━━━ Dataset records ━━━

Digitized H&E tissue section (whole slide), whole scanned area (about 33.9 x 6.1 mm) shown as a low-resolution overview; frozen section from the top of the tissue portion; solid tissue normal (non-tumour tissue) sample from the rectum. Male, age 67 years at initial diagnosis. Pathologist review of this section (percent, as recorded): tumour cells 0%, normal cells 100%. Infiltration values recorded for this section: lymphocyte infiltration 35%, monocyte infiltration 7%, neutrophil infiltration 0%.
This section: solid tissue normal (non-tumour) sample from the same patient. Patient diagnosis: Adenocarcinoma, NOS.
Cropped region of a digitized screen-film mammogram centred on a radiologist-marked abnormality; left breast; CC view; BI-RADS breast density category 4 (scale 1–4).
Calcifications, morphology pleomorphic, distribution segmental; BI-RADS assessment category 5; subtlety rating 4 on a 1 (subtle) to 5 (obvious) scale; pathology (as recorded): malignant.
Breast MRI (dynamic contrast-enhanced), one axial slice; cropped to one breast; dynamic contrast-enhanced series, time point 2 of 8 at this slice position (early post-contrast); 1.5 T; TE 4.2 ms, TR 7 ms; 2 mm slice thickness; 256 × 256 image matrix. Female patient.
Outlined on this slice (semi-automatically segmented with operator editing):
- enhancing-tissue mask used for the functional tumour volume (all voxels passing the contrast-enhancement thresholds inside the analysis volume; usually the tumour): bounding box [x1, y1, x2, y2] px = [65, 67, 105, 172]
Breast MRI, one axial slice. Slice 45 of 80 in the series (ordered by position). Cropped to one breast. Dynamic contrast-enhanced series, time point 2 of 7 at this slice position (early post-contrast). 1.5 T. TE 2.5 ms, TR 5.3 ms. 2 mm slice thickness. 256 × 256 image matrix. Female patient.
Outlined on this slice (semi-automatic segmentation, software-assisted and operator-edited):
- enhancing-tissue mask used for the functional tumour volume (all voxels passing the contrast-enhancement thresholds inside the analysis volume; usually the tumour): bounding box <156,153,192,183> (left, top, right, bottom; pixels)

━━━

Task:
Your task is to quote the lines above, beginning with the first and ending with the one that holds "Calcifications, morphology pleomorphic, distribution".

Solution to the problem:
Digitized H&E tissue section (whole slide), whole scanned area (about 33.9 x 6.1 mm) shown as a low-resolution overview; frozen section from the top of the tissue portion; solid tissue normal (non-tumour tissue) sample from the rectum. Male, age 67 years at initial diagnosis. Pathologist review of this section (percent, as recorded): tumour cells 0%, normal cells 100%. Infiltration values recorded for this section: lymphocyte infiltration 35%, monocyte infiltration 7%, neutrophil infiltration 0%.
This section: solid tissue normal (non-tumour) sample from the same patient. Patient diagnosis: Adenocarcinoma, NOS.
Cropped region of a digitized screen-film mammogram centred on a radiologist-marked abnormality; left breast; CC view; BI-RADS breast density category 4 (scale 1–4).
Calcifications, morphology pleomorphic, distribution segmental; BI-RADS assessment category 5; subtlety rating 4 on a 1 (subtle) to 5 (obvious) scale; pathology (as recorded): malignant.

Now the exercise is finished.